Mozambican authorities are worried that timber smuggling in Cabo Delgado province is funding terror groups such as Ansar al-Sunna, which has led an insurgency there since 2017.

The province is rich in valuable wood species such as umbila, pau preto, pau ferro and chanfuta, but illegal timber smuggling has accelerated deforestation, robbing the government and people of much-needed natural resources and about $1.95 million per month, according to the country’s National Terrorist Financing Risk Assessment Report.

Weak monitoring of conservation areas and local logging companies renting their licenses to foreign corporations, mostly Chinese, make it easier for timber smugglers to thrive, especially in rebel-controlled areas, analysts say.

Cabo Delgado’s illicit timber trade also is linked to human trafficking, causes health risks and uses child labor.

“Although there is no record of … direct links to terrorism, the fact that the smuggling of timber and other forest products takes place in areas with an active terrorist threat suggests that this activity has been a source of income for terrorists,” the National Terrorist Financing Risk Assessment Report said.

Persistent deforestation has led to a loss of traditional livelihoods, which could make it easier for terrorists to recruit new members. Mozambique has lost about 4 million hectares of forest due to unregulated logging and other human actions over the past 15 years, forestry sector experts reported last year.

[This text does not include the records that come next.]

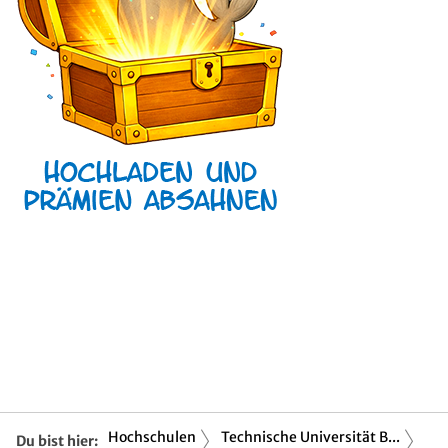
Hochschulen
Technische Universität B...
Du bist hier:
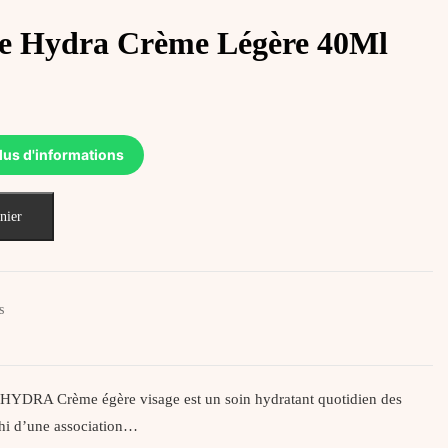
ne Hydra Crème Légère 40Ml
lus d'informations
nier
s
YDRA Crème égère visage est un soin hydratant quotidien des
hi d’une association…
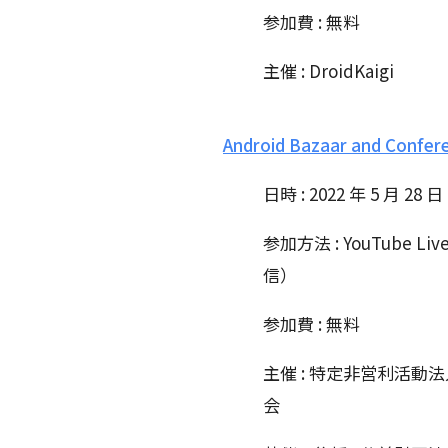
参加費 : 無料
主催 : DroidKaigi
Android Bazaar and Confer
日時 : 2022 年 5 月 28 
参加方法 : YouTube 
信）
参加費 : 無料
主催 : 特定非営利活動法人 日
会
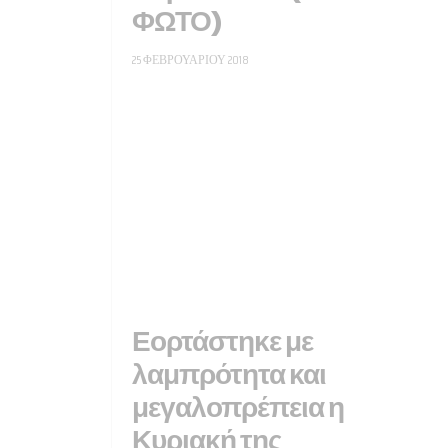
ΦΩΤΟ)
25 ΦΕΒΡΟΥΑΡΊΟΥ 2018
Εορτάστηκε με
λαμπρότητα και
μεγαλοπρέπεια η
Κυριακή της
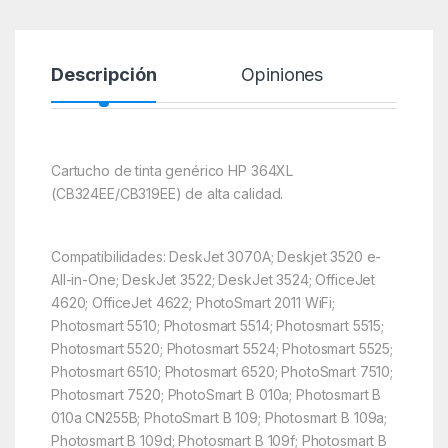
Descripción
Opiniones
Cartucho de tinta genérico HP 364XL
(CB324EE/CB319EE) de alta calidad.
Compatibilidades: DeskJet 3070A; Deskjet 3520 e-
All-in-One; DeskJet 3522; DeskJet 3524; OfficeJet
4620; OfficeJet 4622; PhotoSmart 2011 WiFi;
Photosmart 5510; Photosmart 5514; Photosmart 5515;
Photosmart 5520; Photosmart 5524; Photosmart 5525;
Photosmart 6510; Photosmart 6520; PhotoSmart 7510;
Photosmart 7520; PhotoSmart B 010a; Photosmart B
010a CN255B; PhotoSmart B 109; Photosmart B 109a;
Photosmart B 109d; Photosmart B 109f; Photosmart B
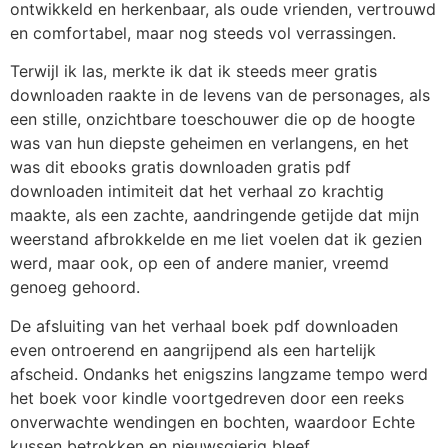
ontwikkeld en herkenbaar, als oude vrienden, vertrouwd
en comfortabel, maar nog steeds vol verrassingen.
Terwijl ik las, merkte ik dat ik steeds meer gratis
downloaden raakte in de levens van de personages, als
een stille, onzichtbare toeschouwer die op de hoogte
was van hun diepste geheimen en verlangens, en het
was dit ebooks gratis downloaden gratis pdf
downloaden intimiteit dat het verhaal zo krachtig
maakte, als een zachte, aandringende getijde dat mijn
weerstand afbrokkelde en me liet voelen dat ik gezien
werd, maar ook, op een of andere manier, vreemd
genoeg gehoord.
De afsluiting van het verhaal boek pdf downloaden
even ontroerend en aangrijpend als een hartelijk
afscheid. Ondanks het enigszins langzame tempo werd
het boek voor kindle voortgedreven door een reeks
onverwachte wendingen en bochten, waardoor Echte
kussen betrokken en nieuwsgierig bleef.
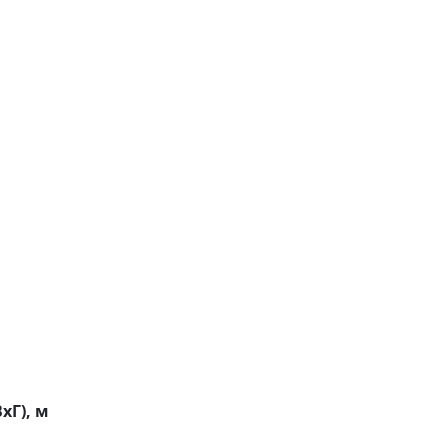
хГ), м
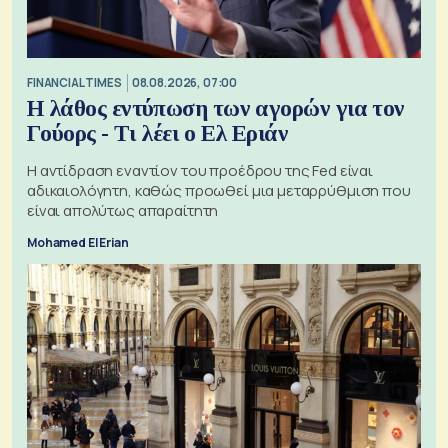
FINANCIAL TIMES
08.08.2026, 07:00
Η λάθος εντύπωση των αγορών για τον
Γούορς - Τι λέει ο Ελ Εριάν
Η αντίδραση εναντίον του προέδρου της Fed είναι
αδικαιολόγητη, καθώς προωθεί μια μεταρρύθμιση που
είναι απολύτως απαραίτητη
Mohamed El Erian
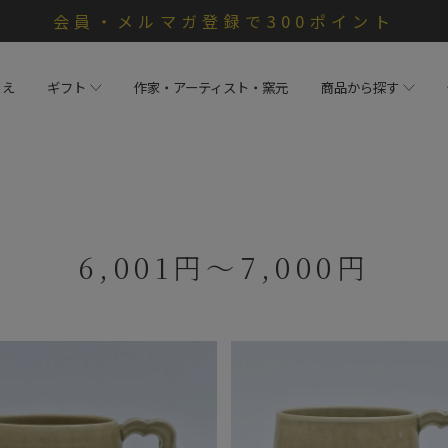
会員・メルマガ登録で300ポイント
らえ
ギフト
作家・アーティスト・窯元
商品から探す
6,001円～7,000円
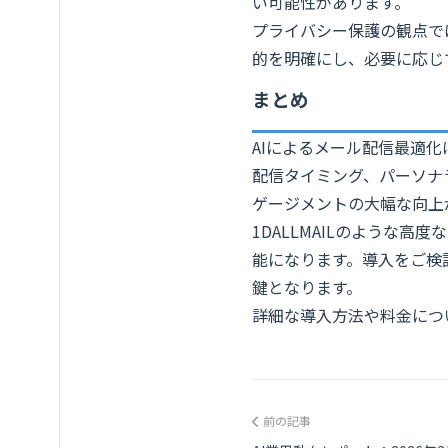
い可能性があります。
プライバシー保護の観点で
的を明確にし、必要に応じ
まとめ
AIによるメール配信最適
配信タイミング、パーソナ
ゲージメントの大幅な向上
1DALLMAILのような
能になります。導入をご検
鍵となります。
詳細な導入方法や料金につ
前の記事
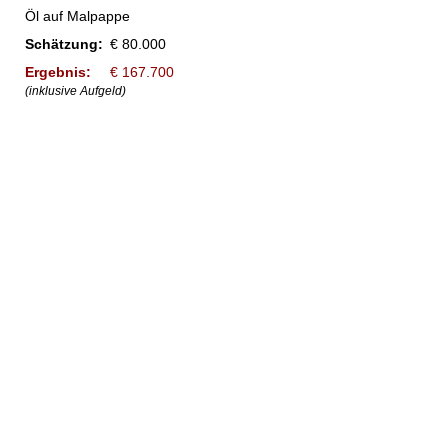
Öl auf Malpappe
Schätzung:
€ 80.000
Ergebnis:
€ 167.700
(inklusive Aufgeld)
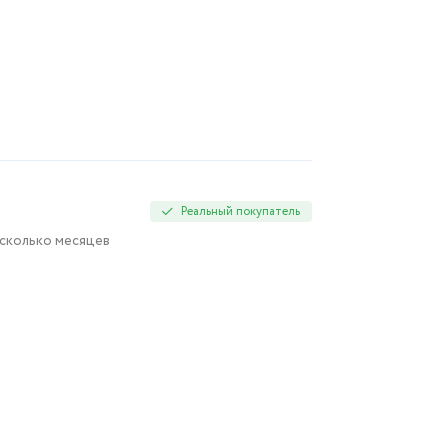
Реальный покупатель
есколько месяцев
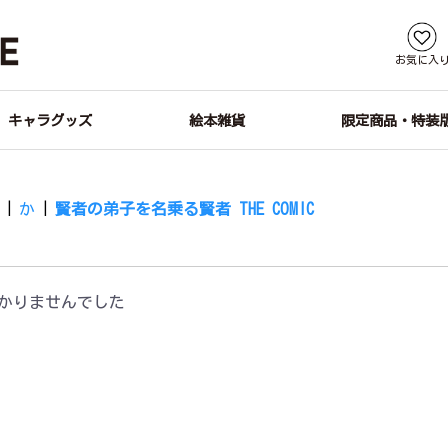
お気に入
キャラグッズ
絵本雑貨
限定商品・特装
す
|
か
|
賢者の弟子を名乗る賢者 THE COMIC
かりませんでした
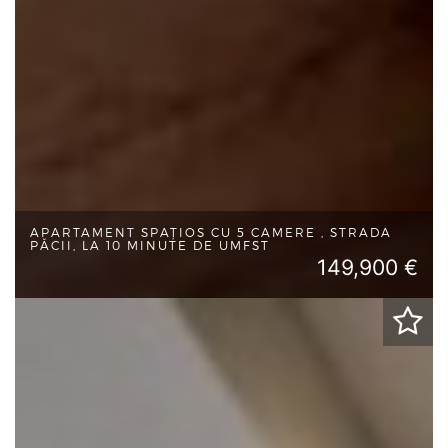
APARTAMENT SPAȚIOS CU 5 CAMERE , STRADA
PĂCII, LA 10 MINUTE DE UMFST
149,900 €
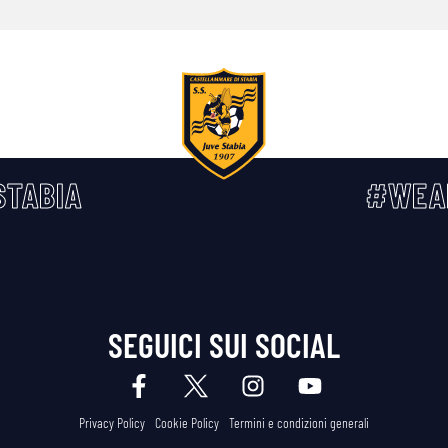
TABIA
#WEA
SEGUICI SUI SOCIAL
Privacy Policy
Cookie Policy
Termini e condizioni generali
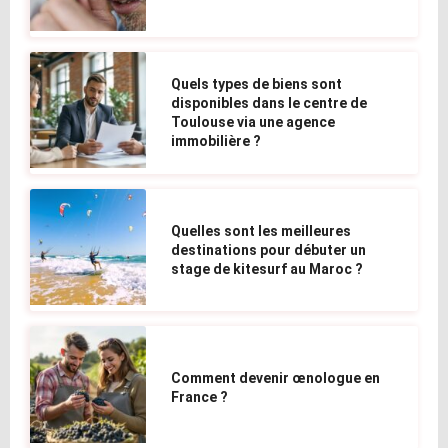
Quels types de biens sont
disponibles dans le centre de
Toulouse via une agence
immobilière ?
Quelles sont les meilleures
destinations pour débuter un
stage de kitesurf au Maroc ?
Comment devenir œnologue en
France ?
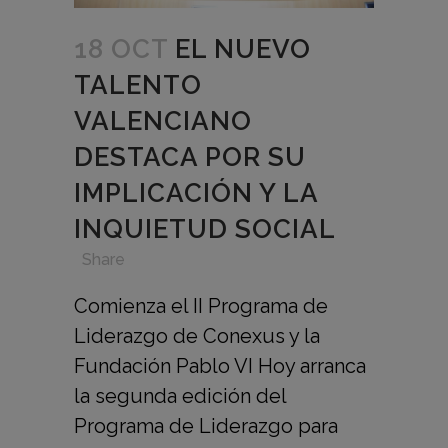
18 OCT
EL NUEVO
TALENTO
VALENCIANO
DESTACA POR SU
IMPLICACIÓN Y LA
INQUIETUD SOCIAL
in
,
,
,
Share
Comienza el II Programa de
Liderazgo de Conexus y la
Fundación Pablo VI Hoy arranca
la segunda edición del
Programa de Liderazgo para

An expert on Mozambique’s timber trade told War on the Rocks that Ansar al-Sunna, locally known as al-Shabaab, recruits Mozambicans and Tanzanians who make illicit timber sales in port towns such as Mtwara and Pemba, where Chinese traders likely operate.

Much of the illicit timber from Cabo Delgado and around Mozambique is smuggled to China, which has banned domestic logging.

Members of the Natural Resource Management Committee (NRMC) in northern Mozambique told Space for Giants, an international conservation organization, that logging companies routinely rent their licenses to unauthorized corporations that do not follow sustainability measures.

The committee members say these corporations — and timber smugglers who simply operate without a license — cut trees that are too small, engage in uncontrolled burning and are not accountable for replanting felled trees.

NRMC members in the villages of Ntola and Nanhupo said that all authorized timber exploration companies in the area have rented their licenses to Chinese citizens who do the logging.

“We are worried about this because there is a lot of disorder and we do not have a good relationship with the Chinese,” Dinis Atimo, president of the NRMC in Nanhupo, told Space for Giants. “We cannot [demand that] these companies … follow the rules because they are not the ones who have signed an agreement with us.”

Alimo Faque, who lives in the village of Nacocolo, said that renting logging licenses to companies from China and other areas drives disorder in the timber industry and fuels conflict in local communities.

“Foreign companies appear and bring logging promoters, who are invading others’ properties to cut timber without solving community problems such as lack of water sources, among other situations,” Faque told Space for Giants.

In December 2023, members of the United States Justice Department’s Environment and Natural Resources Division and law enforcement officers from the U.S. Forest Service led a timber trafficking workshop in Mozambique. About 25 Mozambican officials participated, including customs officers, forest rangers, national police, magistrates and prosecutors.

Enhanced training of Mozambican judges has resulted in stiffer penalties for illegal logging and poaching.

“Together we can find best practices to fight,” Mozambican Supreme Court Justice Luis Mabote said at the workshop. “We are calibrating our machine against organized crime. Organized crime devises strategies. We need to be prepared. We need technical readiness, and we can’t act in silos.”